## [Task brief]
Give the lines again exactly as they appear below, from the line with "ITC EVALUATION POLICY" to the line with "respected so that", both included, and only those lines. Leave every picture out.

## [Records provided]
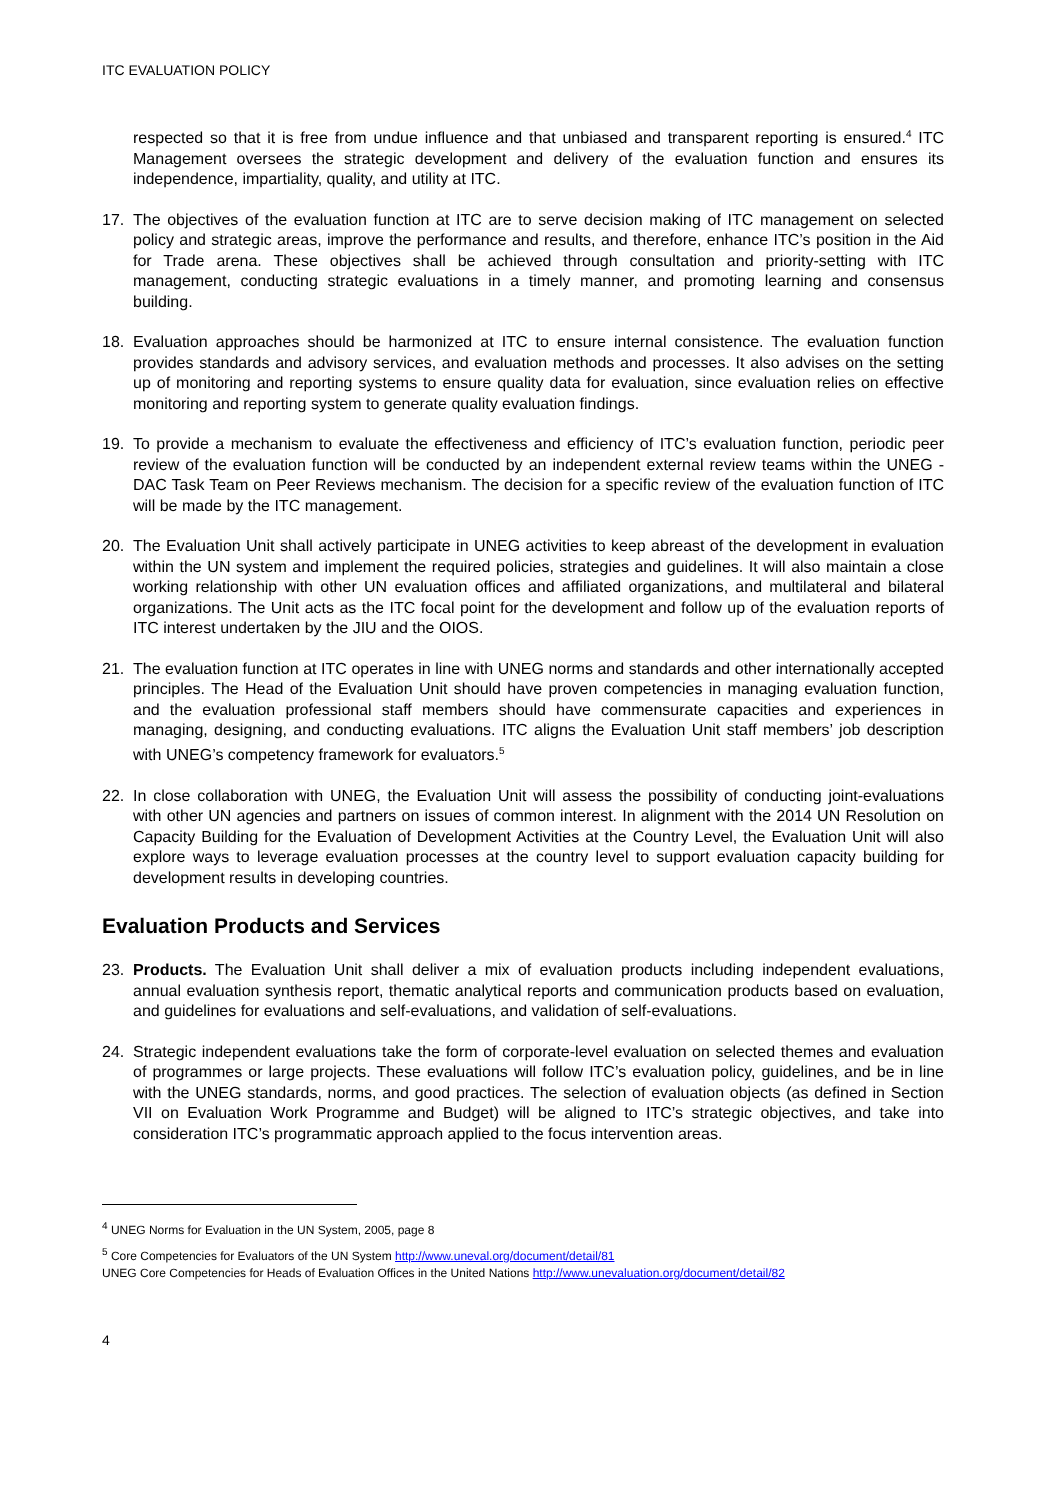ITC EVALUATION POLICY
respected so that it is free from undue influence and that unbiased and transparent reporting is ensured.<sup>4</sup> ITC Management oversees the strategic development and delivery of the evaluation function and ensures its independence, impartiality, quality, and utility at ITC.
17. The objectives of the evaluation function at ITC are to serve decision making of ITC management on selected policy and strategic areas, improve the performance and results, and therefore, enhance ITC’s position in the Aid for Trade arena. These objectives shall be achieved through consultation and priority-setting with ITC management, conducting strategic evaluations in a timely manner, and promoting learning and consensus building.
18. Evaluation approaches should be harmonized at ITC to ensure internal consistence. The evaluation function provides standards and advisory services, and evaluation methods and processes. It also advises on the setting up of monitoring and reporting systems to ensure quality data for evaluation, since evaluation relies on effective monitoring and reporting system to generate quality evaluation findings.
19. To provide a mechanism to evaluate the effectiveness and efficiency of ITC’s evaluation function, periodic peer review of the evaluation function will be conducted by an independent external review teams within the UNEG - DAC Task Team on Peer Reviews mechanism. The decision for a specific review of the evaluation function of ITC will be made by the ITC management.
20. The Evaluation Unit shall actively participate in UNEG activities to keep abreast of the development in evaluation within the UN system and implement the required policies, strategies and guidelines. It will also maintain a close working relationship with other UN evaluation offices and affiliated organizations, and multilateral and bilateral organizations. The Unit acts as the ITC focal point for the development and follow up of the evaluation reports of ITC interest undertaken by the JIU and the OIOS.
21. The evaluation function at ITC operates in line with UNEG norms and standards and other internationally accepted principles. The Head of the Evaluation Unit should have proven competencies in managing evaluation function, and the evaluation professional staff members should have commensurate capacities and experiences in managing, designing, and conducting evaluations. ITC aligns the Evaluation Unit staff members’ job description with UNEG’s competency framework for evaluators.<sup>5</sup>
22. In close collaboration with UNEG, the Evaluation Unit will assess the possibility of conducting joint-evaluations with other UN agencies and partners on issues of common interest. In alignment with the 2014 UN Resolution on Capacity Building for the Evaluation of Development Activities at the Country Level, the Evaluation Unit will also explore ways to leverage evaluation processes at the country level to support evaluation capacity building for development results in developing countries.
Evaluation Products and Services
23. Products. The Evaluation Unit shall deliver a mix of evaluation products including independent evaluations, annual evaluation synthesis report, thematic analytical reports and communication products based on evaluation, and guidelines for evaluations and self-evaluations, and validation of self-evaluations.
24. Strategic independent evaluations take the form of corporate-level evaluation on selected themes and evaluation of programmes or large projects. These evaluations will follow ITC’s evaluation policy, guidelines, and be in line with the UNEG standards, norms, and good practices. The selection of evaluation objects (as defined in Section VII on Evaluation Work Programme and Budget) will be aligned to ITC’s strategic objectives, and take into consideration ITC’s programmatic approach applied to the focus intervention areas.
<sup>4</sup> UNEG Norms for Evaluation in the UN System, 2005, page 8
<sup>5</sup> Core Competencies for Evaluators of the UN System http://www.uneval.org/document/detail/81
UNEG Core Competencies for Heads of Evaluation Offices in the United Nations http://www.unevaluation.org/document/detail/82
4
* * *
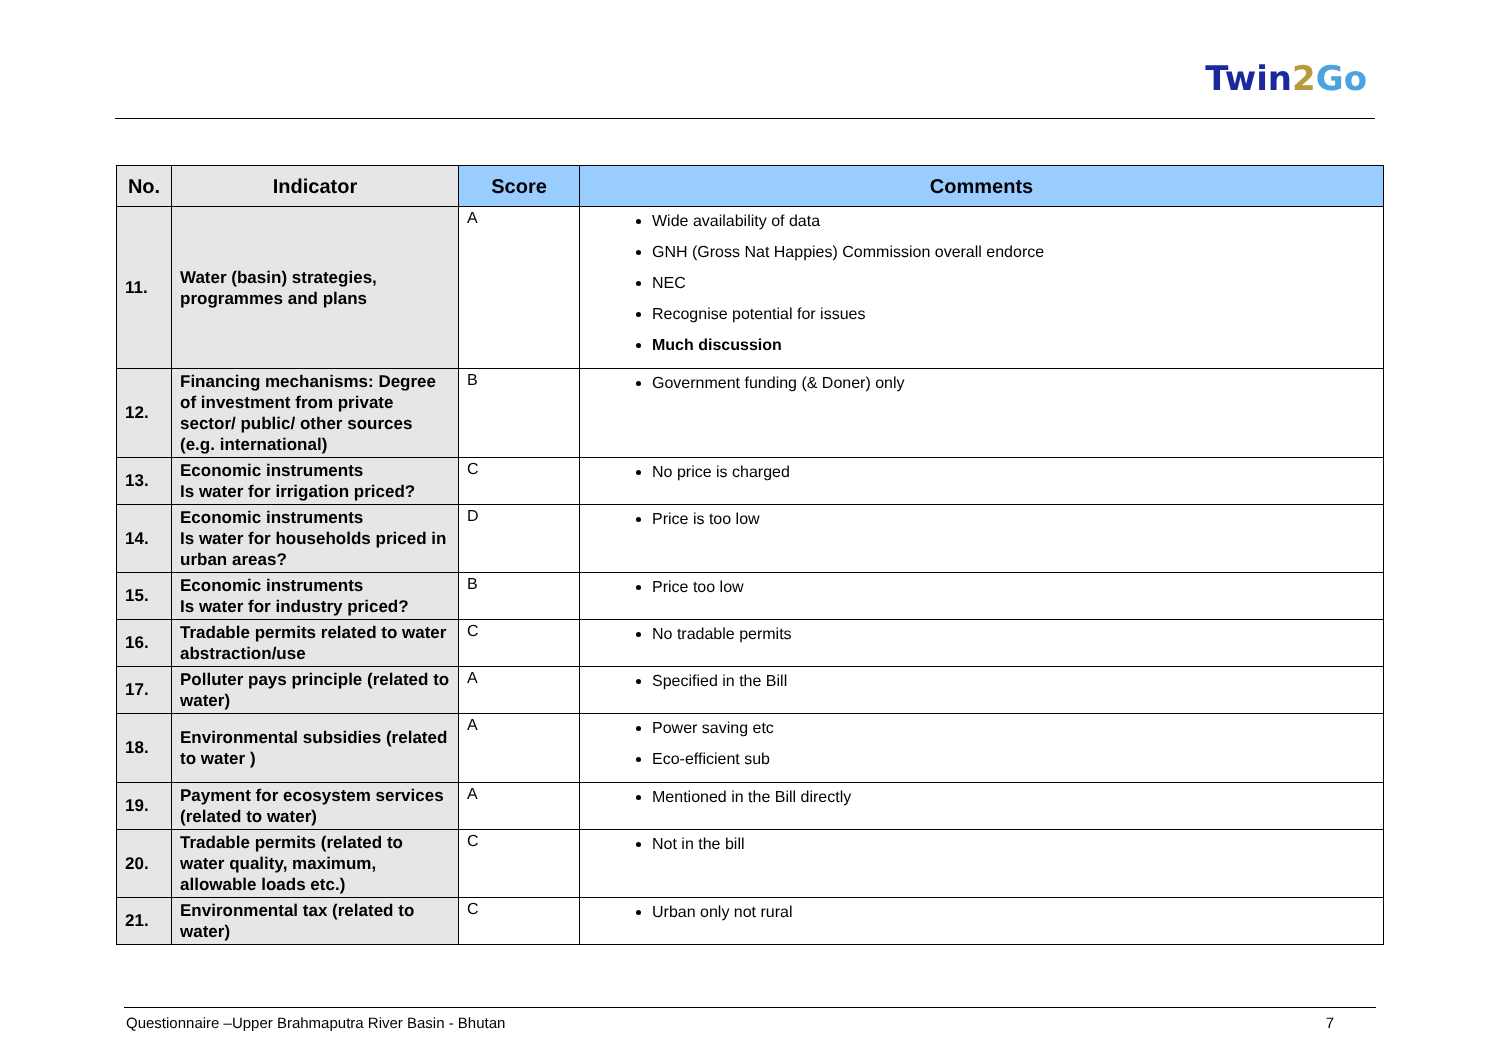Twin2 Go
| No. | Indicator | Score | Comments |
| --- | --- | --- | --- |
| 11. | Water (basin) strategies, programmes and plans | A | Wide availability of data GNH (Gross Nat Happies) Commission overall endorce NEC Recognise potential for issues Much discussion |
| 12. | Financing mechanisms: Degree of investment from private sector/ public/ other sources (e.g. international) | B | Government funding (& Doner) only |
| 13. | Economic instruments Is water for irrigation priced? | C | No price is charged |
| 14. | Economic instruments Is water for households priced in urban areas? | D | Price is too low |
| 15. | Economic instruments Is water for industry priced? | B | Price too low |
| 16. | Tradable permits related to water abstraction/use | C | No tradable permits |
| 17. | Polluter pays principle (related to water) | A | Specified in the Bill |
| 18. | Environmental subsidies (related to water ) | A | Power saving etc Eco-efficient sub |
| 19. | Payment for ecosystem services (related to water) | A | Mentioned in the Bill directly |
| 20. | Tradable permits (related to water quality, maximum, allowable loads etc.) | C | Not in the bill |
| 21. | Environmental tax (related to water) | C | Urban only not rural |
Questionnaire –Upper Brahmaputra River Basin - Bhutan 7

## [Output below]
ITC EVALUATION POLICY
respected so that it is free from undue influence and that unbiased and transparent reporting is ensured.<sup>4</sup> ITC Management oversees the strategic development and delivery of the evaluation function and ensures its independence, impartiality, quality, and utility at ITC.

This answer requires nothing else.